As genetic studies continue to expand in scope, one of the things they're revealing is the complexity of humanity's shared legacy. Rather than a clean expansion out of Africa, we've found that the ancestors of Europeans and Asians mated with Neanderthals, while the group that populated Australia and New Guinea later went on to mate with Denisovans—a group we didn't even know existed a decade ago.

The native population of Australia and New Guinea is also exceptional as it appears to be one of the earliest branches off the group that migrated out of Africa; initial studies suggested that it had been isolated for nearly 40,000 years, since the groups first crossed from Indonesia to an area called the Sahul, which includes Australia, New Guinea, and the areas between them that would be above sea level during the peak of ice ages. But a new study has done a more detailed analysis and found an indication that the supposedly isolated population received a genetic (and possibly cultural) infusion about 4,000 years ago.
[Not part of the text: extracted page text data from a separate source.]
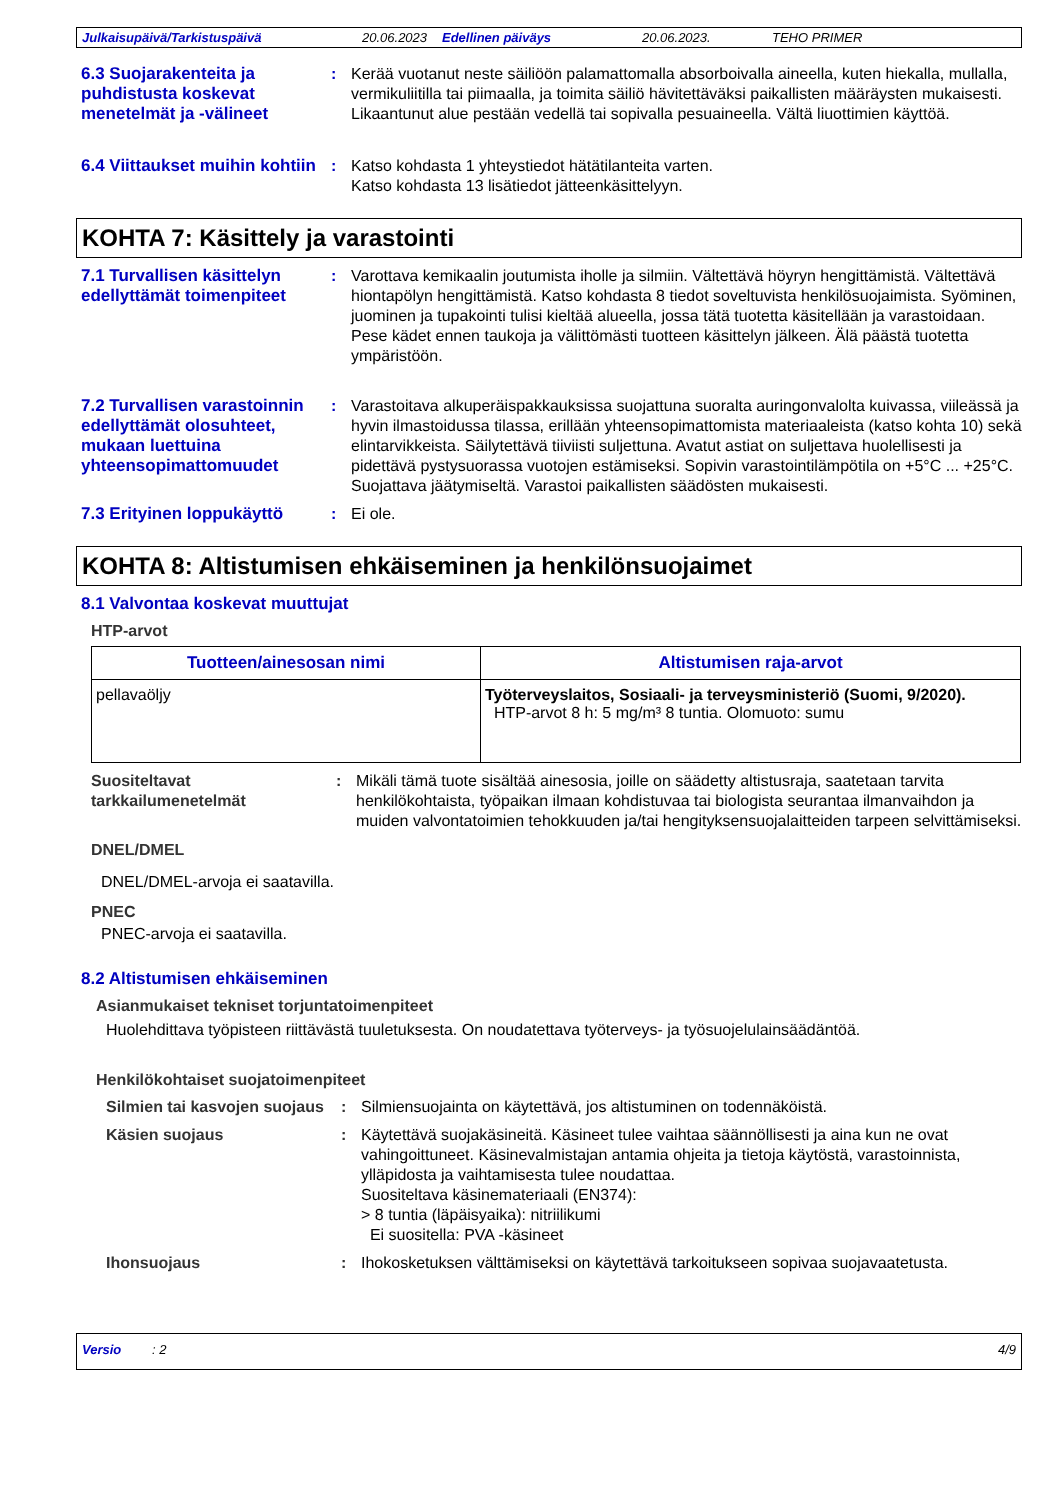Julkaisupäivä/Tarkistuspäivä 20.06.2023 Edellinen päiväys 20.06.2023. TEHO PRIMER
6.3 Suojarakenteita ja puhdistusta koskevat menetelmät ja -välineet
: Kerää vuotanut neste säiliöön palamattomalla absorboivalla aineella, kuten hiekalla, mullalla, vermikuliitilla tai piimaalla, ja toimita säiliö hävitettäväksi paikallisten määräysten mukaisesti. Likaantunut alue pestään vedellä tai sopivalla pesuaineella. Vältä liuottimien käyttöä.
6.4 Viittaukset muihin kohtiin
: Katso kohdasta 1 yhteystiedot hätätilanteita varten.
Katso kohdasta 13 lisätiedot jätteenkäsittelyyn.
KOHTA 7: Käsittely ja varastointi
7.1 Turvallisen käsittelyn edellyttämät toimenpiteet
: Varottava kemikaalin joutumista iholle ja silmiin. Vältettävä höyryn hengittämistä. Vältettävä hiontapölyn hengittämistä. Katso kohdasta 8 tiedot soveltuvista henkilösuojaimista. Syöminen, juominen ja tupakointi tulisi kieltää alueella, jossa tätä tuotetta käsitellään ja varastoidaan. Pese kädet ennen taukoja ja välittömästi tuotteen käsittelyn jälkeen. Älä päästä tuotetta ympäristöön.
7.2 Turvallisen varastoinnin edellyttämät olosuhteet, mukaan luettuina yhteensopimattomuudet
: Varastoitava alkuperäispakkauksissa suojattuna suoralta auringonvalolta kuivassa, viileässä ja hyvin ilmastoidussa tilassa, erillään yhteensopimattomista materiaaleista (katso kohta 10) sekä elintarvikkeista. Säilytettävä tiiviisti suljettuna. Avatut astiat on suljettava huolellisesti ja pidettävä pystysuorassa vuotojen estämiseksi. Sopivin varastointilämpötila on +5°C ... +25°C. Suojattava jäätymiseltä. Varastoi paikallisten säädösten mukaisesti.
7.3 Erityinen loppukäyttö
: Ei ole.
KOHTA 8: Altistumisen ehkäiseminen ja henkilönsuojaimet
8.1 Valvontaa koskevat muuttujat
HTP-arvot
| Tuotteen/ainesosan nimi | Altistumisen raja-arvot |
| --- | --- |
| pellavaöljy | Työterveyslaitos, Sosiaali- ja terveysministeriö (Suomi, 9/2020). HTP-arvot 8 h: 5 mg/m³ 8 tuntia. Olomuoto: sumu |
Suositeltavat tarkkailumenetelmät
: Mikäli tämä tuote sisältää ainesosia, joille on säädetty altistusraja, saatetaan tarvita henkilökohtaista, työpaikan ilmaan kohdistuvaa tai biologista seurantaa ilmanvaihdon ja muiden valvontatoimien tehokkuuden ja/tai hengityksensuojalaitteiden tarpeen selvittämiseksi.
DNEL/DMEL
DNEL/DMEL-arvoja ei saatavilla.
PNEC
PNEC-arvoja ei saatavilla.
8.2 Altistumisen ehkäiseminen
Asianmukaiset tekniset torjuntatoimenpiteet
Huolehdittava työpisteen riittävästä tuuletuksesta. On noudatettava työterveys- ja työsuojelulainsäädäntöä.
Henkilökohtaiset suojatoimenpiteet
Silmien tai kasvojen suojaus
: Silmiensuojainta on käytettävä, jos altistuminen on todennäköistä.
Käsien suojaus : Käytettävä suojakäsineitä. Käsineet tulee vaihtaa säännöllisesti ja aina kun ne ovat vahingoittuneet. Käsinevalmistajan antamia ohjeita ja tietoja käytöstä, varastoinnista, ylläpidosta ja vaihtamisesta tulee noudattaa.
Suositeltava käsinemateriaali (EN374):
> 8 tuntia (läpäisyaika): nitriilikumi
Ei suositella: PVA -käsineet
Ihonsuojaus : Ihokosketuksen välttämiseksi on käytettävä tarkoitukseen sopivaa suojavaatetusta.
Versio: 2 4/9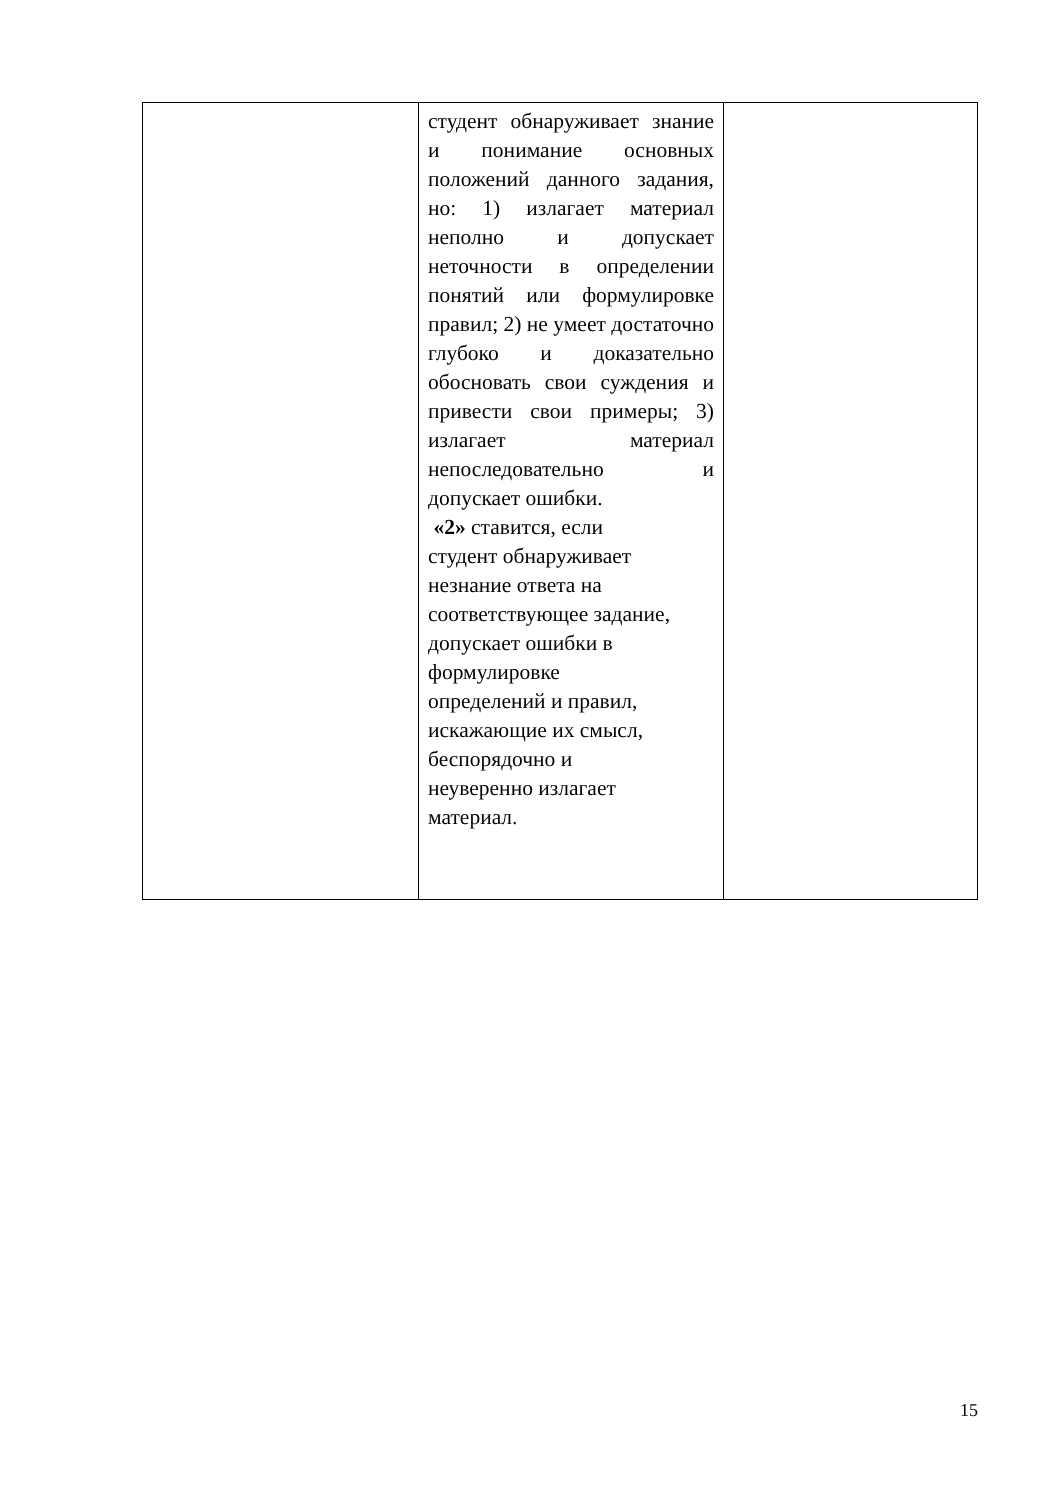| | студент обнаруживает знание и понимание основных положений данного задания, но: 1) излагает материал неполно и допускает неточности в определении понятий или формулировке правил; 2) не умеет достаточно глубоко и доказательно обосновать свои суждения и привести свои примеры; 3) излагает материал непоследовательно и допускает ошибки. «2» ставится, если студент обнаруживает незнание ответа на соответствующее задание, допускает ошибки в формулировке определений и правил, искажающие их смысл, беспорядочно и неуверенно излагает материал. | |
15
And that it came not from the nearby islands of Indonesia, but from the Indian subcontinent.

The authors were using a genome-wide scan for places where human populations are known to have single-base differences in their DNA (termed SNPs, for single-nucleotide polymorphisms). They used a panel of samples that covered area of interest, along with some from other islands lying between there and the Asian mainland. In addition, they included African, European, and mainland Asian samples.